** Opening MATERIAL TO PROCESS block **

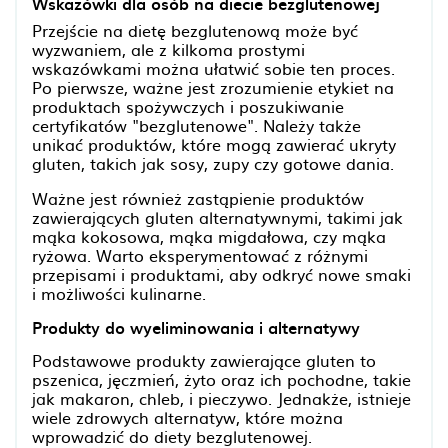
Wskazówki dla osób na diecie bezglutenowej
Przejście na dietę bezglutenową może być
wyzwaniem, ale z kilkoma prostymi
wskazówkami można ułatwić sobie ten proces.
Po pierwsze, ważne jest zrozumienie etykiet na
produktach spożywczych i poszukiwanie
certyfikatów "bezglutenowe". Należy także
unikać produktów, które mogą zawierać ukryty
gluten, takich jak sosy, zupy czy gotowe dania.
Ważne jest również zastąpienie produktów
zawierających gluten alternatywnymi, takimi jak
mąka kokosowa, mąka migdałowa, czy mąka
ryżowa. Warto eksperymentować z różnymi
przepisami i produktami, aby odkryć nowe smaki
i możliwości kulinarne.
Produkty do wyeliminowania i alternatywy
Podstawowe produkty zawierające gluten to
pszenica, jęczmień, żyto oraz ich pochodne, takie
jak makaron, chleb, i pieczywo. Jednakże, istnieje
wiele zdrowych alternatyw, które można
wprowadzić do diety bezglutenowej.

** Closing MATERIAL TO PROCESS block **
** Opening MATERIAL TO PROCESS block **

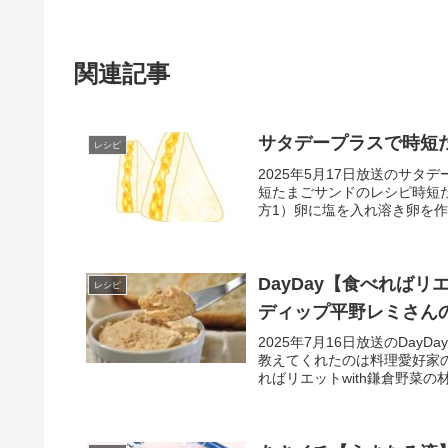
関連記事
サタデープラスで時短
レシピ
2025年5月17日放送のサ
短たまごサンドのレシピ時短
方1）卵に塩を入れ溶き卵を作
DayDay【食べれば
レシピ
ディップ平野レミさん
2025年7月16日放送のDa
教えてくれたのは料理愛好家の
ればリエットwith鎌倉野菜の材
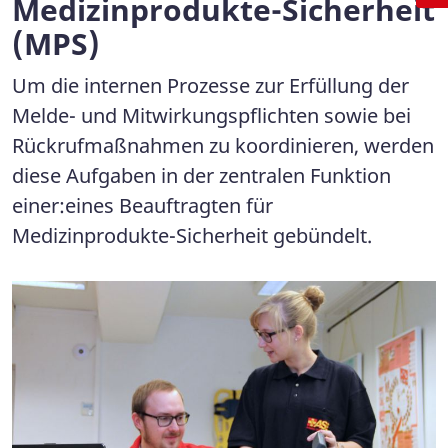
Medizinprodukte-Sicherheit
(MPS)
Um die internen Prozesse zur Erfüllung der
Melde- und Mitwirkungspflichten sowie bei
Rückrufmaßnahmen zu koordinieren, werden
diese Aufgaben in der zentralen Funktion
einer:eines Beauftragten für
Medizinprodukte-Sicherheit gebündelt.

** Closing MATERIAL TO PROCESS block **

[ACTIVITY] Reproduce word for word the lines from the one containing "Wskazówki dla osób na diecie bezglutenowej" to the one containing "Podstawowe produkty zawierające gluten to", including both of those lines.

[YOUR RESPONSE]
Wskazówki dla osób na diecie bezglutenowej
Przejście na dietę bezglutenową może być
wyzwaniem, ale z kilkoma prostymi
wskazówkami można ułatwić sobie ten proces.
Po pierwsze, ważne jest zrozumienie etykiet na
produktach spożywczych i poszukiwanie
certyfikatów "bezglutenowe". Należy także
unikać produktów, które mogą zawierać ukryty
gluten, takich jak sosy, zupy czy gotowe dania.
Ważne jest również zastąpienie produktów
zawierających gluten alternatywnymi, takimi jak
mąka kokosowa, mąka migdałowa, czy mąka
ryżowa. Warto eksperymentować z różnymi
przepisami i produktami, aby odkryć nowe smaki
i możliwości kulinarne.
Produkty do wyeliminowania i alternatywy
Podstawowe produkty zawierające gluten to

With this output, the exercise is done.